Course à pieds à Messidor

Il m’arrive de temps à autre de courir nu, mais ce sont des moments volés au cours d’un entrainement textile. J’ai presque eu l’occasion , il y a deux ans, de participer à la course nue de Sopelana en Espagne, mais un accident quelques jours avant m’en a empêché. Il existe quelques autres courses mais tellement loin, Angleterre, Suède, Canada, États Unis. Alors j’ai profité d’un passage dans le camping naturiste Messidor, près d’Aix en Provence, pour me faire une petite course tout seul. Le tour du camping faisant presque un kilomètre, j’ai enchainé six tours pour une distance de 5,91 km en 35’33 », soit une moyenne de 10km/h. C’est tout juste honnête.

Oléron

Vacances sur l’île d’Oléron. Je loge à proximité de la plage naturiste de la Giraudière à Grand Village; c’est bien pratique, j’y passe mes après midi. La plage se partage entre naturistes (pas si nombreux), textiles, surfeurs, pratiquants de chars à voile ou de kite. Avant même le lever du jour, dans la nuit, je suis parti pour 45 à 50 minutes de course sur le sable humide et dur. Pas d’obstacles, à part quelques flaques d’eau qui résistent. Sur le côté, les dunes, d’abord ensevelies dans le noir commencent à dessiner leurs formes sur le ciel qui s’éclaircit. Au bout de ma course, le jour commence à poindre. Je m’en retourne alors tranquillement en marchant, nu, les chaussures à la main, le long des vagues. Le jour s’est levé quand je rejoins mon point de départ et je profite des tout premiers rayons du soleil sur une plage qui n’appartient qu’à moi.

Courir

Durant une dizaine d’année, courir a été une nécessité! Une véritable drogue! Il me fallait mes deux ou trois entrainements hebdomadaires. Je comptabilisais les kilomètres parcourus, calculais mes performances, emmenais mes chaussures dans tous les déplacements professionnels ou familiaux, et participais à toute sorte de compétition du 10 km à l’ultra marathon en passant par les courses de côtes et les trails. Cette époque est quelque peu révolue, suite à des problèmes de santé et, il faut bien le dire, aussi à l’âge. Mais courir reste un plaisir que j’aime pratiquer occasionnellement. Alors, bien sûr, l’idée de courir nu s’impose naturellement. Mais les lieux propices ne sont pas nombreux. Il m’est arrivé néanmoins de trouver des occasions sur des chemins isolés ou sur des plages lors de vacances.
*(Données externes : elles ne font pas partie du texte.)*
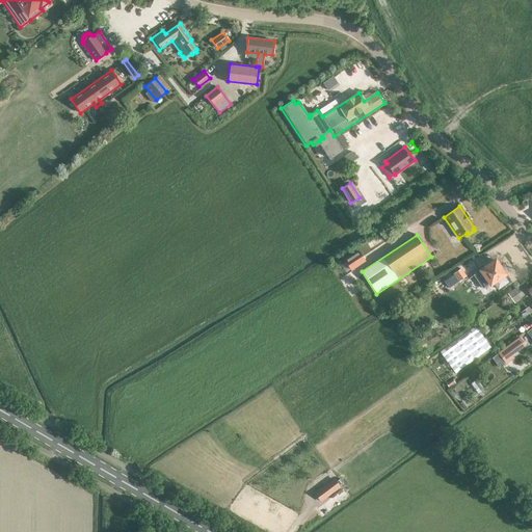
[(344,260),(350,269),(364,260),(358,250),(344,260)]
Courir, même très brièvement, est aussi pour moi une façon d’extérioriser un moment de plaisir fort, un moment de parfaite harmonie avec l’environnement.


For ten years, running was a necessity! A real drug! I needed my two or three weekly training sessions. I counted the kilometers traveled, calculated my performances, took my shoes on all the professional or family trips, and participated in any kind of competition from 10 km to the ultra marathon, races and trails. This period is somewhat past, due to health problems and, it must be said, also at the age. But running is still a pleasure that I like to practice occasionally. So, of course, the idea of ​​running naked is naturally required. But the propitious places are not numerous. I have nevertheless found opportunities on isolated roads or on beaches during holidays.

To run, even very briefly, is also for me a way of exteriorizing a moment of strong pleasure, a moment of perfect harmony with the environment.